Transgender actors slam Scarlett Johansson over film role
NEW YORK — Transgender actors are slamming Scarlett Johansson for her plans to portray a transgender man in an upcoming film. The controversy comes just a year after the actress was criticized for alleged "whitewashing" in another role.
Earlier this week, Johansson was announced to star in "Rub & Tug," a film about prostitution ring leader Dante "Tex" Gill, who was born Lois Jean Gill but identified as a man. Since the announcement, transgender actors and advocates have criticized the production for not casting a trans actor in the role. Critics also pointed out that while cisgender actors are often cast as trans characters, it's rare for transgender actors to nab roles playing cisgender characters.
Johansson, who's also producing the film, further inflamed critics with a statement to the website Bustle, via her representative, that said criticism "can be directed to Jeffrey Tambor, Jared Leto, and Felicity Huffman's reps for comment."
Tambor, Leto and Huffman are all cisgender actors who received acclaim for playing trans characters. Tambor won two Emmys for his performance on "Transparent," though he departed the show last year after he was accused of sexual misconduct by two transgender women: actress Trace Lysette and his former personal assistant, Van Barnes. Leto won an Oscar for his performance in 2013's "Dallas Buyers Club." Huffman was nominated for an Oscar for the 2005 film "Transamerica."
Lysette was among those who disapproved of Johansson's casting. On Twitter, she wrote: "So you can continue to play us but we can't play y'all?"
"Not only do you play us and steal our narrative and our opportunity but you pat yourselves on the back with trophies and accolades for mimicking what we have lived... so twisted. I'm so done..." wrote Lysette.

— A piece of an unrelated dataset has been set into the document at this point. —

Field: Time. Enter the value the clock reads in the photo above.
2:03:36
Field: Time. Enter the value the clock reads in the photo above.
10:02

Jamie Clayton, a transgender actress who stars in Netflix's "Sense8," dared Johansson and the filmmakers to cast trans actors in non-trans parts.

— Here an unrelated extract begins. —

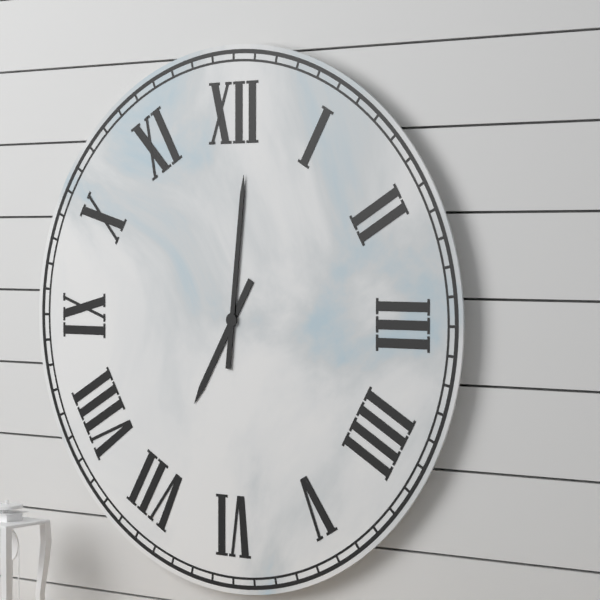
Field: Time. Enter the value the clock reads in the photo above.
7:01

"Actors who are trans never even get to audition for anything other than roles of trans characters," Clayton said in an all-caps tweet. "That's the real issue. We can't even get in the room."
Representatives for Johansson didn't respond to messages for comment.

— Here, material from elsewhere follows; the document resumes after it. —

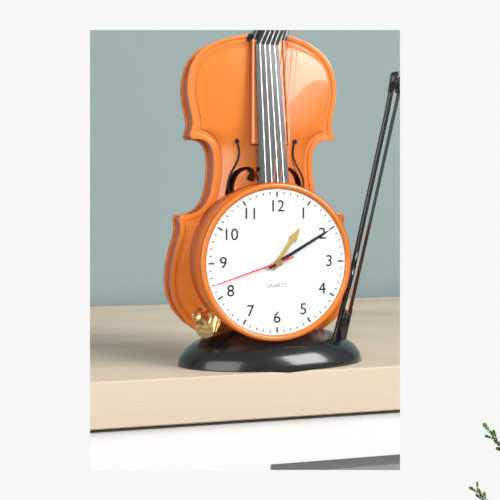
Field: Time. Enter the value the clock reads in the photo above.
1:10:42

Johansson previously weathered some criticism over her role in last year's "Ghost in the Shell," in which she played the robot character known in Masamune Shirow's original manga series as Motoko Kusanagi.
Critics called it another example of Hollywood's long history of whitewashing Asian characters with Caucasian actors. Mamoru Oshii, director of the original anime adaptation of "Ghost in the Shell," defended the casting because Johansson's role was a cyborg with no fixed race.
Rupert Sanders, who directed "Ghost in the Shell," is set to helm "Rub & Tug."
While controversy brews over the casting decision for the film, transgender actors have made strides on TV shows like "Transparent," which features several trans actors, "American Horror Story" and "Pose," which debuted on FX in June. "Pose" has five transgender women as series regulars in its cast.